The Body Mass Index is a popular tool to determine an ideal weight. It’s the formula behind those online calculators asking current height and weight before graphically letting you know where you stand. The results can be surprising, and deceptive. Thin people are not necessarily healthier than heavier ones if they have a poor diet damaging their organs. But the BMI makes no distinction because it doesnít take into account what you eat or how often you work out. It has no idea of body fat versus muscle mass either. Numerically, agencies like the Centers for Disease Control consider anyone with a BMI of 25 or higher to be “overweight” and anyone under 18.5 to be too thin. Almost every U.S. professional football player falls way out of normal range on those charts. So did Michael Jordan when he played for the NBA and Arnold Schwarzenegger during his Mr. Olympia days.

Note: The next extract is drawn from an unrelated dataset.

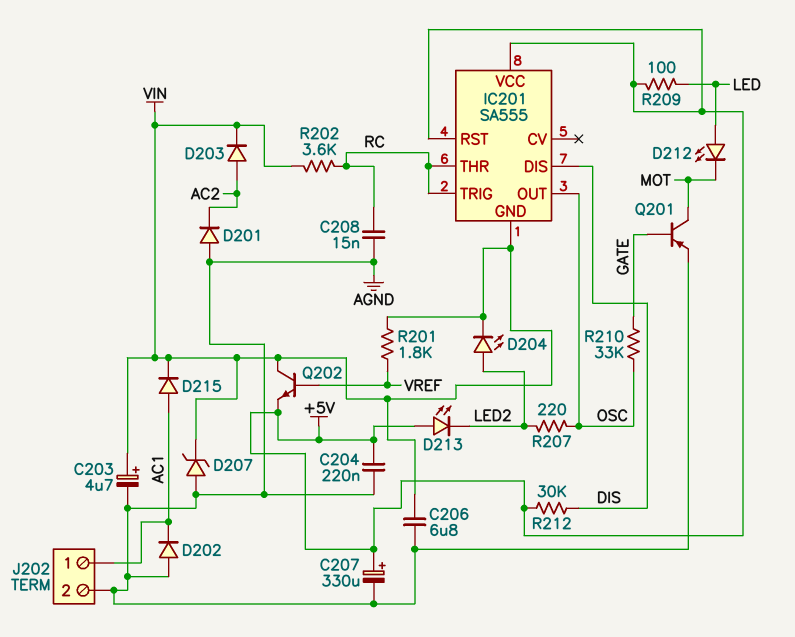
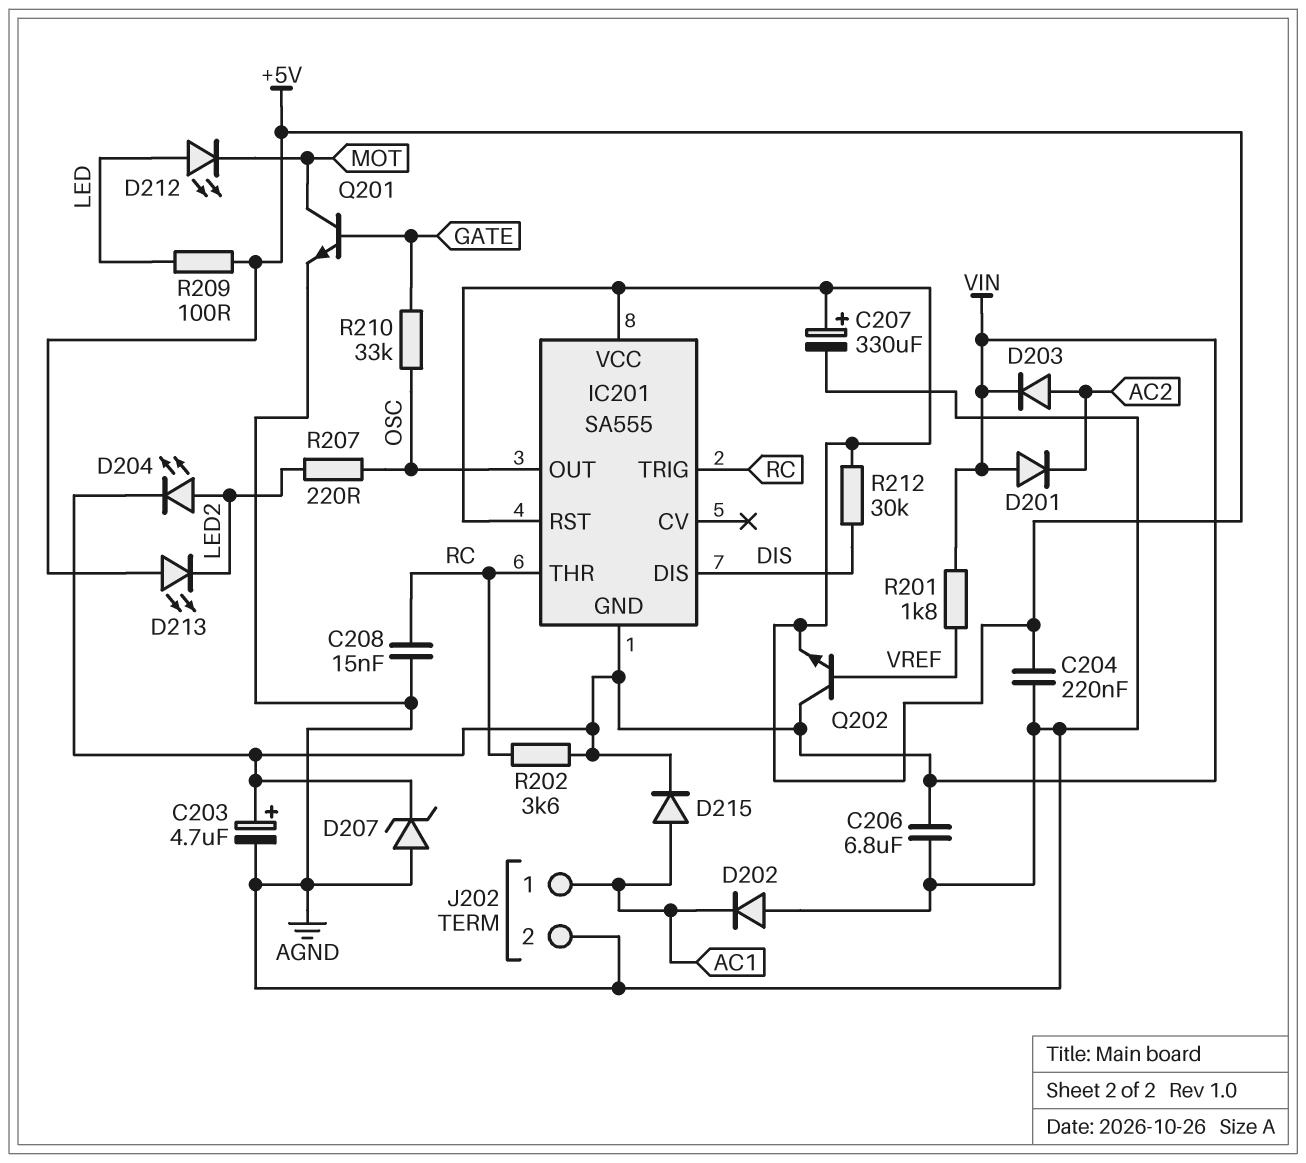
D201: diode (A AGND, K AC2) -> diode (A VIN, K AC2)
Q201: PNP (B GATE, C MOT, E AGND) -> NPN (B GATE, C MOT, E AGND)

Last year economist J. Eric Oliver published a book claiming Americans’ obesity epidemic is overstated by some influential doctors and members of government and fueled by social prejudice promoted by the billion-dollar drug and diet industries. BMI is widely used to track obesity statistics because of its neutrality, he explained, but its origins are rooted in astronomy. A Belgian named Adolphe Quetelet in the 1800s developed a mathematics law to predict the likelihood of a phenomenon based on repeated observations. To test his theory, he collected height and weight data on French and Scottish troops and found a range of weights to statistically constitute a normal distribution by heights. We know this better as a bell curve.
A century later, the insurance industry, in search of a mechanism to determine mortality rates, built upon those ancient charts by using similar weight ranges to help predict the likelihood of early death. The CDC eventually adopted the formula to determine American obesity levels.
There is no doubt that excess weight for runners—or anyone—has its drawbacks, which is why so many of us seek to be slimmer. The key is to lose the extra pounds slowly through proper portions and healthful foods while maintaining or eventually increasing calories expended through exercise. A good starting point in developing a sound strategy are 10 Tips from The President’s Council on Physical Fitness. Yes, these suggestions are designed for kids, but aren’t we all still children at heart?